The research team, which includes technicians from Draper, has been working for several years on an ingestible mHealth capsule that can be controlled from outside the body through a digital health device with Bluetooth connectivity. The capsule, which could be manufactured with 3-D printing technology, would include compartments for various medications.
As detailed in a paper published in Advanced Materials Technologies, the capsule – called a gastric resident electronic system, or GRE – could enable healthcare providers to monitor a patient for several days and release medications as needed.
“Long‐term implantation of biomedical electronics into the human body enables advanced diagnostic and therapeutic functionalities,” the paper, authored by Traverso, Langer and University of Utah Professor Yong Lin Kong, PhD, points out. “However, most long‐term resident electronics devices require invasive procedures for implantation as well as a specialized receiver for communication. Here, a gastric resident electronic (GRE) system that leverages the anatomical space offered by the gastric environment to enable residence of an orally delivered platform of such devices within the human body is presented. The GRE is capable of directly interfacing with portable consumer personal electronics through Bluetooth, a widely adopted wireless protocol.”
The researchers said the capsule could also be configured to communicate with other wearable or implanted medical devices.
Ingestible mHealth sensors – part of the growing field of digital therapeutics – have for the most part been limited to research and small studies until late last year. In November 2017, the US Food and Drug Administration gave the green light to an mHealth platformdeveloped by Proteus Digital Health that includes a sensor embedded in a pill and a companion mHealth patch.

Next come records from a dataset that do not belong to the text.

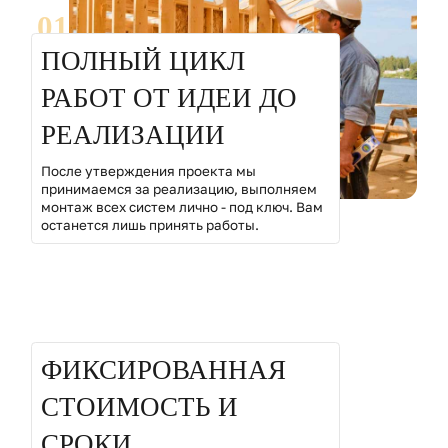
01
ПОЛНЫЙ ЦИКЛ
РАБОТ ОТ ИДЕИ ДО
РЕАЛИЗАЦИИ
После утверждения проекта мы
принимаемся за реализацию, выполняем
монтаж всех систем лично - под ключ. Вам
останется лишь принять работы.
02
ФИКСИРОВАННАЯ
СТОИМОСТЬ И
СРОКИ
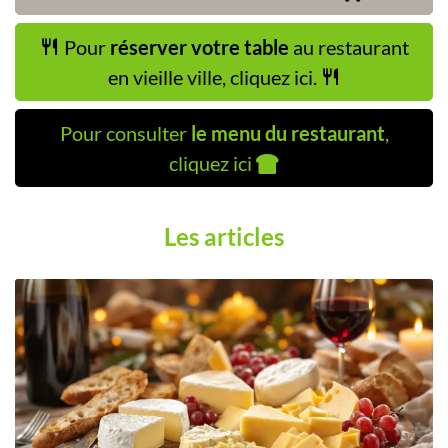
Pour
réserver votre table
au restaurant
en vieille ville, cliquez ici.
Pour consulter
le menu du restaurant
,
cliquez ici
Les articles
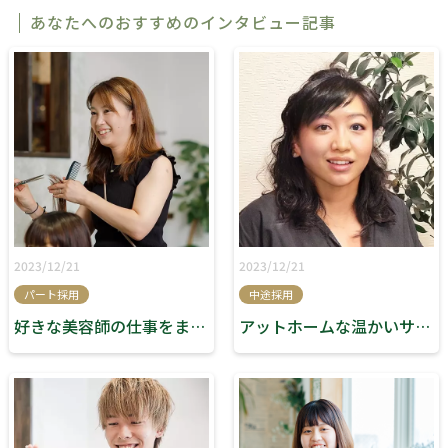
あなたへのおすすめのインタビュー記事
2023/12/21
2023/12/21
パート採用
中途採用
好きな美容師の仕事をまた始められました！
アットホームな温かいサロンです！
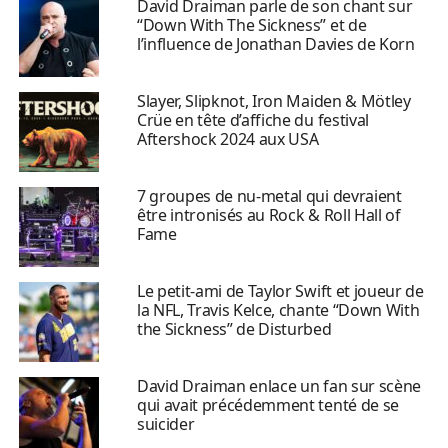
David Draiman parle de son chant sur
“Down With The Sickness” et de
l’influence de Jonathan Davies de Korn
Slayer, Slipknot, Iron Maiden & Mötley
Crüe en tête d’affiche du festival
Aftershock 2024 aux USA
7 groupes de nu-metal qui devraient
être intronisés au Rock & Roll Hall of
Fame
Le petit-ami de Taylor Swift et joueur de
la NFL, Travis Kelce, chante “Down With
the Sickness” de Disturbed
David Draiman enlace un fan sur scène
qui avait précédemment tenté de se
suicider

Proteus is now working with Otsuka Pharmaceutical to market the treatment for patients with schizophrenia. acute treatment of manic and mixed episodes associated with bipolar I disorder and for use as an add-on treatment for depression in adults.
“Medication adherence is crucial in shaping clinical outcomes,” Dr. Clint Purvance, CEO of Lake Tahoe-based Barton Health, told mHealthIntelligence.com in a 2016 interview, at which time the hospital was conducting a pilot with Proteus. “This allows both doctors and their patients to have the best data available to make decisions on a future course of action.”